Dr.Banu Taşçı Fresko tarafından, kendisine ait www.banutascifresko.com adlı site üzerinden gerçekleştirilen internet ortamındaki faaliyetler kapsamında çerezler kullanılmaktadır.
The Pocket Pema Chodron
Yazar: Pema Chödrön
Yayın Evi: Shamabala, 2008
Pema Chödrön, meditasyon ve farkındalık üzerine pek çok kitabı olan bir meditasyon ustası. Özelikle de daha mutlu, huzurlu ve tatmin edici bir hayat sürmek için verdiği basit ama etkili önerilerle de tanınır.
Pema Chödrön, yalnızlığın, korkunun ve reddetmenin altında üzgün bir kalp olduğunu ama toprağın altında yüzyıllarca kalmış bir elmasın bozulmaması gibi yaşadığımız tüm bu streslerden de kalbimizin etkilenmeyeceğini söylüyor. İstediğimiz zaman bu elması çıkarabileceğimiz konusunda da teşvik ediyor.
Üzüntünün içerisindeki duyarlılığı, şükretmenin içindeki yumuşaklığı, öfkenin içindeki sertliği ve korkunun içindeki çalkantıyla yüzleşerek, meditasyon yaparak, kendimize şefkat göstererek, kalbimizdeki cevheri açığa çıkarabiliriz.
İhtiyacımız olan her şeyin sadece içimizde
İyi olmadığımız, başarılı olmadığımız, güzel olmadığımıza dair fikirler, sıkı sıkıya tutunduğumuz kimlikler, öfke, kıskançlık ve bağımlılığın her türlüsü, iyi olmadığımıza dair düşüncelerimiz güneşi geçici olarak kapatan bulutlar gibidir. Bunlar sizin içindeki güneşin sıcaklığını ve aydınlığını kapatamazlar. O güneşin içimizde olduğunu hiçbir zaman aklınızdan çıkarmayın.
“Her neredeyseniz aklınızdan geçenlere ve yapmak istediklerinize orada başlayın. Çok öfkeli, çok depresif, çok kaygılı, çok kıskanç olabilirsiniz. Kendinizden nefret ediyor, beğenmiyor olabilirsiniz. Değişmek istiyor olabilirsiniz.
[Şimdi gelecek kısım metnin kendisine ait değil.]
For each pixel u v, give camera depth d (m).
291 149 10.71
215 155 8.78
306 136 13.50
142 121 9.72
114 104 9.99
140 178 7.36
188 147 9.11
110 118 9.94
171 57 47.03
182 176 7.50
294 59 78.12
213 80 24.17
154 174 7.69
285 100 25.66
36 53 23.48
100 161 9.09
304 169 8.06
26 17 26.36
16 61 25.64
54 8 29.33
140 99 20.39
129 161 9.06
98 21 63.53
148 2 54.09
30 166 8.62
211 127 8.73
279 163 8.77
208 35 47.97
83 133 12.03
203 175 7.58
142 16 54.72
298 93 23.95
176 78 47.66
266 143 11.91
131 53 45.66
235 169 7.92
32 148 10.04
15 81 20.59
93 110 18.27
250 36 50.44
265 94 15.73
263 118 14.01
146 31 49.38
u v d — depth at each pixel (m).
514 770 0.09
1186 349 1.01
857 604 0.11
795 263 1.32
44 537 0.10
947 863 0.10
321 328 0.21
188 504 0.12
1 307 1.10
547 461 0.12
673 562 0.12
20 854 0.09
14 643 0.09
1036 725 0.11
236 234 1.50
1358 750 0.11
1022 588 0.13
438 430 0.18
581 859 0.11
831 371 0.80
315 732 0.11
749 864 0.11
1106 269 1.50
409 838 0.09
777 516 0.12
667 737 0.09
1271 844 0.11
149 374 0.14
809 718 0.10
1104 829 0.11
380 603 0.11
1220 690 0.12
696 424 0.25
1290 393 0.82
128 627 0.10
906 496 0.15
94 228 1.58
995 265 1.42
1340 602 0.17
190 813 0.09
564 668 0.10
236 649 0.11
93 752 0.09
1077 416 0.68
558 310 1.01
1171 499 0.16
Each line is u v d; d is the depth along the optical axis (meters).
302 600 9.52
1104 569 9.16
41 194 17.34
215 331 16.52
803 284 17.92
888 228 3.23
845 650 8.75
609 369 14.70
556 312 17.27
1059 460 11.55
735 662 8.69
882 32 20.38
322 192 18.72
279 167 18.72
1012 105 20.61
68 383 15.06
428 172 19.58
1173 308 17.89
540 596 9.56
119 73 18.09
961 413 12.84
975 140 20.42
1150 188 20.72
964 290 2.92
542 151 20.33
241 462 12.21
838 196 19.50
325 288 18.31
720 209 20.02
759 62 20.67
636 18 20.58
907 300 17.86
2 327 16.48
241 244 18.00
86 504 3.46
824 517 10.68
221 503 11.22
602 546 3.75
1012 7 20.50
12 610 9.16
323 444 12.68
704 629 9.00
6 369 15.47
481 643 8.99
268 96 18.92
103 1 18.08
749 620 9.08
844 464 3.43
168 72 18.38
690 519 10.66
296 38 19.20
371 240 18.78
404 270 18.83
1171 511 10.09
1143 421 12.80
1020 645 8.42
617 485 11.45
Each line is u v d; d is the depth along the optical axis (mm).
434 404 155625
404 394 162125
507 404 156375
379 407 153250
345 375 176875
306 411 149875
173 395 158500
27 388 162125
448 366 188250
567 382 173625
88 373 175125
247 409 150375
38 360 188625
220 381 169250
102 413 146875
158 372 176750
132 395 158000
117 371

Hiç fark etmez, bu değişimleri gerçekleştirmeye başlayın.
Hayat en iyi öğretmendir
Hayat iyi bir öğretmen ve iyi bir dosttur. Her şeyin geçici ve dönüşüm içerisinde olduğunu fark edip elde ettiğimiz sonuçların hayallerimizdekiyle bir olamayacağını idrak etmek önemlidir. İşler istediğimiz gibi yolunda gitmediğinde, kafamızda beklediğimiz gibi olmadığında hayatın bizim dostumuz olduğunu unutmamalı, kalplerimizi ve zihinlerimizi açık tutmalıyız. Çünkü tüm bu deneyimler bizim gelişmemiz ve olgunlaşmamız için var.
meditasyon yapmak.
Meditasyon sadece kendimizi iyi hissetmek için yaptığımız bir pratik değildir. Meditasyon sonunda kendinizi iyi hissedeceğinizi düşünerek meditasyona oturmak, meditasyondan kalktığımızda başarısız hissetmemize neden olabilir. Meditasyon sırasında her dikkatimiz dağıldığında, yanlış yaptığımızı ve beceremediğimizi düşünürüz. Halbuki en deneyimli meditasyon ustaları bile aynı süreçleri tekrar tekrar yaşamaktadır. Meditasyon kendimizi olduğumuz gibi, tüm hatalarımız ve kusurlarımızla, koşulsuz olarak kabul etmek için var.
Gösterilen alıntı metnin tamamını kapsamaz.